> _Supplied material_
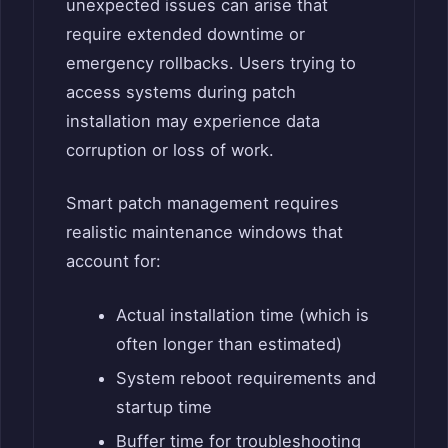
unexpected issues can arise that
require extended downtime or
emergency rollbacks. Users trying to
access systems during patch
installation may experience data
corruption or loss of work.
Smart patch management requires
realistic maintenance windows that
account for:
Actual installation time (which is
often longer than estimated)
System reboot requirements and
startup time
Buffer time for troubleshooting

> _Work to complete_
Could you return the text of all the records above line for line, unchanged, leaving the pictures out?

> _Written response_
unexpected issues can arise that
require extended downtime or
emergency rollbacks. Users trying to
access systems during patch
installation may experience data
corruption or loss of work.
Smart patch management requires
realistic maintenance windows that
account for:
Actual installation time (which is
often longer than estimated)
System reboot requirements and
startup time
Buffer time for troubleshooting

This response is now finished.